Training the countryside guardians of tomorrow as apprenticeship donations top £2m - National Trust

Person dry stone walling (National Trust images/Paul Harris)
The Snowdonia appeal supports vital conservation work (National Trust images/Paul Harris)

Some of the UK’s largest conservation organisations have joined forces to find the countryside guardians of tomorrow, as new figures show record amounts have been donated for apprenticeships.

At the start of National Apprenticeship Week (8 – 14 February), eight major land managers, including the National Trust, Natural England, National Park authorities, Canal and River Trust, RSPB, Wildfowl and Wetland Trust, Yorkshire Dales Millennium Trust and Dorset Council, have launched a new government-backed qualification which sees new countryside rangers achieving the equivalent to a foundation degree through on-the-job training.

The new level 4 countryside ranger apprenticeship will help individuals wanting to progress within countryside management, and will help employers looking to hire someone new or upskill existing employees. Once complete, apprentices will be qualified in roles such as countryside, community or recreation rangers, reserve or countryside wardens, estate supervisor or estate and park rangers.

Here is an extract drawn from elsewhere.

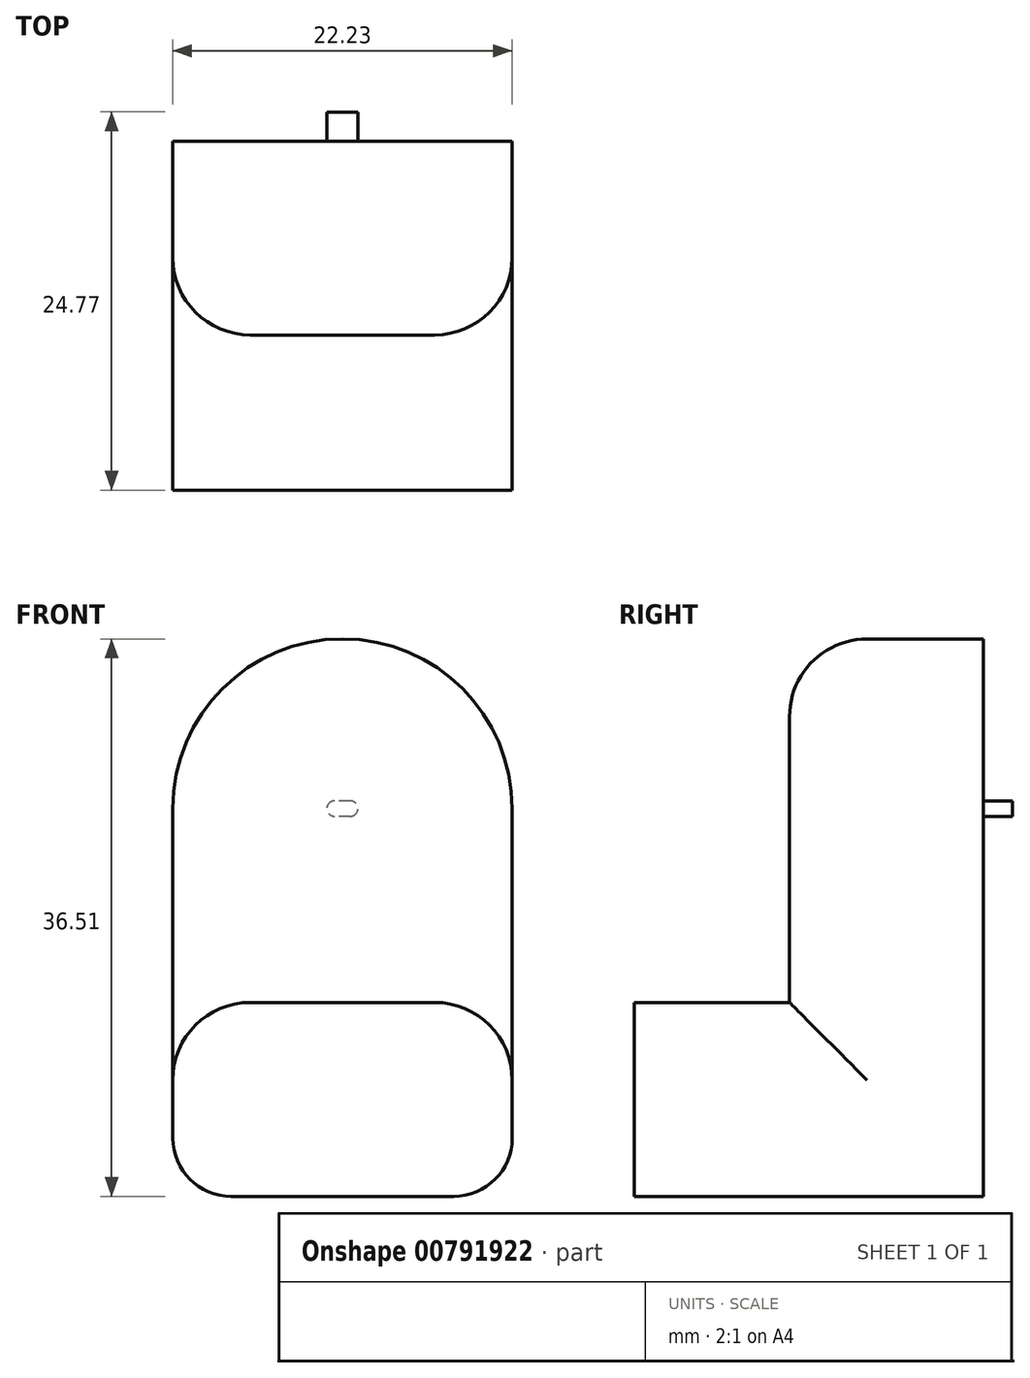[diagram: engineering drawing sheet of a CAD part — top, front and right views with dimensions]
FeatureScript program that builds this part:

Jonathan Mitchell, Deputy Director for Standards Development at the Institute for Apprenticeships and Technical Education, said “The protection of our natural environment is absolutely crucial work, and the new countryside ranger apprenticeship gives people a great opportunity to work in England’s beautiful countryside. This apprenticeship has grown out of the hard work and dedication of a committed group of employers, who have put their time into making this a reality even in these uncertain and challenging times. The countryside ranger apprenticeship will be particularly exciting news for countryside workers, giving a clear route for progression and a chance to build a career inspiring people to look after our green spaces.”

Employers, training providers and professional bodies from across the countryside management sector have helped design and develop the new qualification as part of the Countryside Ranger Trailblazer group, led by National Trust Dartmoor ranger Demelza Hyde.

She said: “This is an exciting opportunity for people with some prior knowledge and experience to gain a qualification, additional knowledge and skills to help progress their career in countryside management. Our new standard has been developed over the last 20 months by specialists from our industry. It is tailored to the specifics of a ranger job role and more in-line with employers’ needs.”